Over the last couple of decades, those looking for a cluster management platform faced no shortage of choices. However, large-scale clusters are being asked to operate in different ways, namely by chewing on large-scale deep learning workloads—and this requires a specialized approach to get high utilization, efficiency, and performance.
Nearly all of the cluster management tools from the high performance computing community are being bent in the machine learning direction, but for production deep learning shops, there appears to be a DIY tendency. This is not as complicated as it might sound, given the range of container-based open source tools, and such a homegrown approach can bake in tunings for specific frameworks and internal applications.
The lack of a sufficiently robust cluster manager for a large-scale cluster handling large machine learning workloads pushed researchers at the Chinese machine learning giant, Sensetime, to build their own. Working with researchers at Nanyang Technical University, they spun out Dorm—a dynamically partitioned cluster management platform that optimizes for utilization balance. This container-driven approach virtually carves up a cluster, running on application in each partition, and can scale the size of those partitions at runtime to balance resources.
Efficiently scaling performance of deep learning workloads across thousands of GPU and CPU machines is a mission-critical enterprise for Sensetime, which is one of the top companies in China spinning out services based on image recognition for consumer, enterprise, and research use cases. The company, which just scored an additional $60 million in funding (bringing its total to $180 million) provides its services to over 300 end users, including large corporations like Huawei, China Union Pay, China Mobile Communication Company, and others.

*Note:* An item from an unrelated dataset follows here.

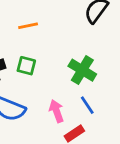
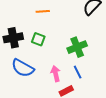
green cross: (82, 70) -> (77, 47), turned 30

Internal benchmarks of production workloads at Sensetime show that that distributed machine learning applications have a long application duration compared to an extremely short task duration with 90% of these applications running more than six hours while half of the tasks take just over one second. This imbalance was the target of the Dorm approach, which emphasis resource fairness. With this cluster management system, anytime an application completes or is submitted, Dorm adjusts to balance the resource utilization imbalance.
Dorm was built using both Docker and Cloud3DView with integrations of the various machine learning frameworks that are used at Sensetime, including TensorFlow, MPI-Caffe, Petuum, and MXNet. Their own production testbed revealed that it could improve utilization by 1.52X and speed the frameworks listed by up to 2.72X compared to existing mechanisms for distributed machine learning. They also say Dorm can limit the sharing overhead within 5%.
As seen above, the architecture has a DormMaster and DormSlaves (a chilling parallel for those who had domineering resident advisers in college). The DM manages all cluster resources and uses containers as partitions within the cluster, with each application having a partition. The “utilization fairness optimizer” is an element of this as well to control allocations. Each of the slaves manage the local resources of a node in the cluster and report back to the DM what resources are available. It also uses containers in its bid to share the server with more than application.
“Many cluster management systems have been proposed to run multiple distributed computing systems in the same cluster for two reasons. First, users can pick the best for each application and second, cluster sharing could considerably improve the cluster resource utilization and application performance,” the team explains in their detailed benchmark for Dorm.
“None of the existing cluster management systems can efficiently handle distributed machine learning workloads in a shared cluster given three criteria: high resource utilization, low fairness loss, and low sharing overhead.” They describe the shortcomings of these existing approaches to Dorm, noting that many, including monolithic, two-level, shared state, fully distributed and hybrid cluster managers can only statically allocate resources to distributed machine learning applications and do not allow them to dynamically scale up and down or in and out based on the cluster state—a key reason for low utilization and fairness loss.
Now that much of the hardware and framework puzzle for machine learning at scale has come together, the finer details about extracting full performance and efficiency are coming to light in far more detail. For instance, last week we talked about some of these “finer points” including hyperparameter tuning as the next hot areas where there will be investment and attention and while it does drag us into the weeds, cluster management is another topic that might not be as exciting, but is critical to the next evolution of efficient performance.